Along with photos of his family, his friend Mayor Antonio Villaraigosa (Nuñez is proud to have been the first elected official to endorse him in his recent campaign), and his mentor, the late L.A. County Federation of Labor chieftain Miguel Contreras, there is a framed and personally inscribed picture of the speaker with another politician of an immigrant background. On it, the smiling inscriber pledges to work closely with Nuñez for the betterment of all Californians. It is signed, “Your friend, Arnold.”

“We got along better last year,” says Nuñez, an Angeleno who grew up in San Diego and Mexico, of his relationship with the governor.

Engagingly, he’s come out from behind the massive Willie Brown desk and is sitting next to me on a sofa. (Nuñez, who can be very direct and profane, is also something of a charmer and flatterer. At one point he refers to me as “a younger version of Warren Beatty.” Which is not, shall we say, accurate.)

“John [Burton, then president of the state Senate] was taking the lead last year instead of ‘The Kid,’” Nuñez says, referring to the famously irascible Burton’s nickname for him. The speaker is little more than half Burton’s age. “They [Burton and Schwarzenegger] got along great.”

Later, when I spent a day shadowing the speaker, Nuñez expanded on that. “John led the Hollywood stuff,” he said, “and the governor was in a different place, much more moderate.

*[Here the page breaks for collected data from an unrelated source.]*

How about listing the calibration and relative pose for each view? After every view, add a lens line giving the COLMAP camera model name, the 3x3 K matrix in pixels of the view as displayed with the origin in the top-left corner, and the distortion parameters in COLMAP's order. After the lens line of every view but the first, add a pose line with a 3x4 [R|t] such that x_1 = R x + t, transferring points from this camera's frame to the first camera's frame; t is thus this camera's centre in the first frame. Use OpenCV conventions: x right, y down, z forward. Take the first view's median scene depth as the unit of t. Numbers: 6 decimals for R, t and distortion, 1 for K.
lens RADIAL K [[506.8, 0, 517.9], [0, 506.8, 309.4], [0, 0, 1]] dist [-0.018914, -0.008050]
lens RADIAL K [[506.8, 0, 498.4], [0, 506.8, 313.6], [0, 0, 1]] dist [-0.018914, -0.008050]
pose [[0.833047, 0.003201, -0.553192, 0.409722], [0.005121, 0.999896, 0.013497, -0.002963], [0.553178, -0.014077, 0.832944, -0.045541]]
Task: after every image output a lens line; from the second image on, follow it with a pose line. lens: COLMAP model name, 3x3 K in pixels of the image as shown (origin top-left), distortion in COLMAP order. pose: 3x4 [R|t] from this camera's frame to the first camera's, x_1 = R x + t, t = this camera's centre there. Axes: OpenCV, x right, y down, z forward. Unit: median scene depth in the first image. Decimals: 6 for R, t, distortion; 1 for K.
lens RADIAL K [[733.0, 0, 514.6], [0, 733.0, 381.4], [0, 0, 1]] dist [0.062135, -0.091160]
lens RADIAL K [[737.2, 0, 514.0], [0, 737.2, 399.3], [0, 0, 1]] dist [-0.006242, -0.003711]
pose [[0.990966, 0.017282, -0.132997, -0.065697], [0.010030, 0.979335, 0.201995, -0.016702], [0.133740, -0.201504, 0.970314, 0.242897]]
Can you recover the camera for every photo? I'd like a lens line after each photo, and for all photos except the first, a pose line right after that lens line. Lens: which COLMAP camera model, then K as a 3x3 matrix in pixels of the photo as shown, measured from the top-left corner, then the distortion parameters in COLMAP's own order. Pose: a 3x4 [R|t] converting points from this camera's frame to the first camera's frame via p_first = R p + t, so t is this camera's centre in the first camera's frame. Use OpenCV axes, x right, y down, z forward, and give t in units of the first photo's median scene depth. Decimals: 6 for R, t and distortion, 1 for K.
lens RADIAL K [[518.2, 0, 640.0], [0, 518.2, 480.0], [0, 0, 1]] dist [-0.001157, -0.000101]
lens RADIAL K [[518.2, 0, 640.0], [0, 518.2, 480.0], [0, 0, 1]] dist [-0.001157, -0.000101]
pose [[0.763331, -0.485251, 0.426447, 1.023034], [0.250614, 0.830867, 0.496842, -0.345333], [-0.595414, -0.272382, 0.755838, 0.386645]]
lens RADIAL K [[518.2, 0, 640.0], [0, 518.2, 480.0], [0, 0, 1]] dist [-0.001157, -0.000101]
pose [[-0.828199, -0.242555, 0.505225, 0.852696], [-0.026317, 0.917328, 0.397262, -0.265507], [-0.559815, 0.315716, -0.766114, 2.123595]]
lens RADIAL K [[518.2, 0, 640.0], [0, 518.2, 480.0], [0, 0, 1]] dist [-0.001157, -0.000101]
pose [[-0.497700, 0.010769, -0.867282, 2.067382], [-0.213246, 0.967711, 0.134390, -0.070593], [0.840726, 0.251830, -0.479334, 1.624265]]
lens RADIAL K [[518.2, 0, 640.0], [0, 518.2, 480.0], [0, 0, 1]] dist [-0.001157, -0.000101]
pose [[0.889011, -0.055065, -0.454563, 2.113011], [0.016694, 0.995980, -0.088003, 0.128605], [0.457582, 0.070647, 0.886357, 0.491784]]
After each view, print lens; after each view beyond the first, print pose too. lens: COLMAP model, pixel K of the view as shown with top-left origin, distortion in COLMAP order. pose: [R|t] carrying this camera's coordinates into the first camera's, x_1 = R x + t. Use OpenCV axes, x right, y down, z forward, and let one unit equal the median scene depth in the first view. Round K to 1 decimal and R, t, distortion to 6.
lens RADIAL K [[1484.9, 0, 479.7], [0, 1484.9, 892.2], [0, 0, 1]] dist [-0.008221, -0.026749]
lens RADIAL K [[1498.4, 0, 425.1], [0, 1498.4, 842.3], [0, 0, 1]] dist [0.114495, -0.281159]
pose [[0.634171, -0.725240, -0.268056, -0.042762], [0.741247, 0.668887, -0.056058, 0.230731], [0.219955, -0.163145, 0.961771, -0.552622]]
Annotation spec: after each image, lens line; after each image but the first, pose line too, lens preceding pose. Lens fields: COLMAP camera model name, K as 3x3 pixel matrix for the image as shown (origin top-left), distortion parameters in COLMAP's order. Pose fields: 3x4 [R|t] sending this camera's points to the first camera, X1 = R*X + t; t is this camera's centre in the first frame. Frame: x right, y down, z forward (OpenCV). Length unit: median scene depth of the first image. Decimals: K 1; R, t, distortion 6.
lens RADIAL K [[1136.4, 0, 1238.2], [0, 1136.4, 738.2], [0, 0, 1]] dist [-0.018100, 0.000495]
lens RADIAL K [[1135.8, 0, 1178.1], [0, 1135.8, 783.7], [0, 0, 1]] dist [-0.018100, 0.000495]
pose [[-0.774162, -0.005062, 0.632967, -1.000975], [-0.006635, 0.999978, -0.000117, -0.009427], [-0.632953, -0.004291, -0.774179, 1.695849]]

Except when he did a few things like try to take out my members,” referring to Schwarzenegger’s failed plan to defeat a raft of Democratic Assemblymembers last November.

Some Capitol insiders, including key Arnold advisers, had expected Nuñez again to be eclipsed by the Senate president pro tem, Oakland Democrat Perata. But Perata, a political veteran who worked with L.A. Congressman Howard Berman before going into elective politics, and who had repeatedly signaled his intention to work with Schwarzenegger, was hobbled by two major factors: an ongoing federal investigation into his Bay Area business dealings and the governor’s rightward lunge. Meanwhile, Nuñez, buoyed by his success in defeating every one of Schwarzenegger’s efforts to take out his members, became very aggressive in combating Arnold.